■ **Entries provided**
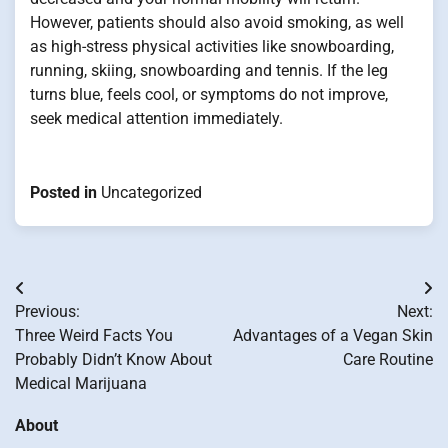
However, patients should also avoid smoking, as well
as high-stress physical activities like snowboarding,
running, skiing, snowboarding and tennis. If the leg
turns blue, feels cool, or symptoms do not improve,
seek medical attention immediately.
Posted in
Uncategorized
Post
Previous:
Next:
navigation
Three Weird Facts You
Advantages of a Vegan Skin
Probably Didn’t Know About
Care Routine
Medical Marijuana
About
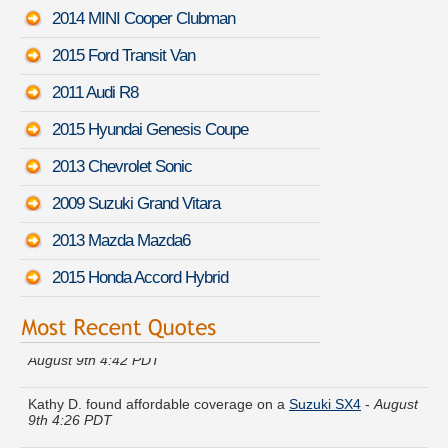
2014 MINI Cooper Clubman
2015 Ford Transit Van
2011 Audi R8
2015 Hyundai Genesis Coupe
2013 Chevrolet Sonic
2009 Suzuki Grand Vitara
2013 Mazda Mazda6
2015 Honda Accord Hybrid
Henry C. did a rate comparison on a
Cadillac Escalade
-
August 9th 4:42 PDT
Kathy D. found affordable coverage on a
Suzuki SX4
-
August
9th 4:26 PDT
Brenda Z. lowered rates on a
Mercedes-Benz CLK-Class
-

■ **Task prompt**
What is needed is an exact copy of every entry, with the pictures removed.

■ **Solution to this exercise**
However, patients should also avoid smoking, as well
as high-stress physical activities like snowboarding,
running, skiing, snowboarding and tennis. If the leg
turns blue, feels cool, or symptoms do not improve,
seek medical attention immediately.
Posted in
Uncategorized
Post
Previous:
Next:
navigation
Three Weird Facts You
Advantages of a Vegan Skin
Probably Didn’t Know About
Care Routine
Medical Marijuana
About
2014 MINI Cooper Clubman
2015 Ford Transit Van
2011 Audi R8
2015 Hyundai Genesis Coupe
2013 Chevrolet Sonic
2009 Suzuki Grand Vitara
2013 Mazda Mazda6
2015 Honda Accord Hybrid
Henry C. did a rate comparison on a
Cadillac Escalade
-
August 9th 4:42 PDT
Kathy D. found affordable coverage on a
Suzuki SX4
-
August
9th 4:26 PDT
Brenda Z. lowered rates on a
Mercedes-Benz CLK-Class
-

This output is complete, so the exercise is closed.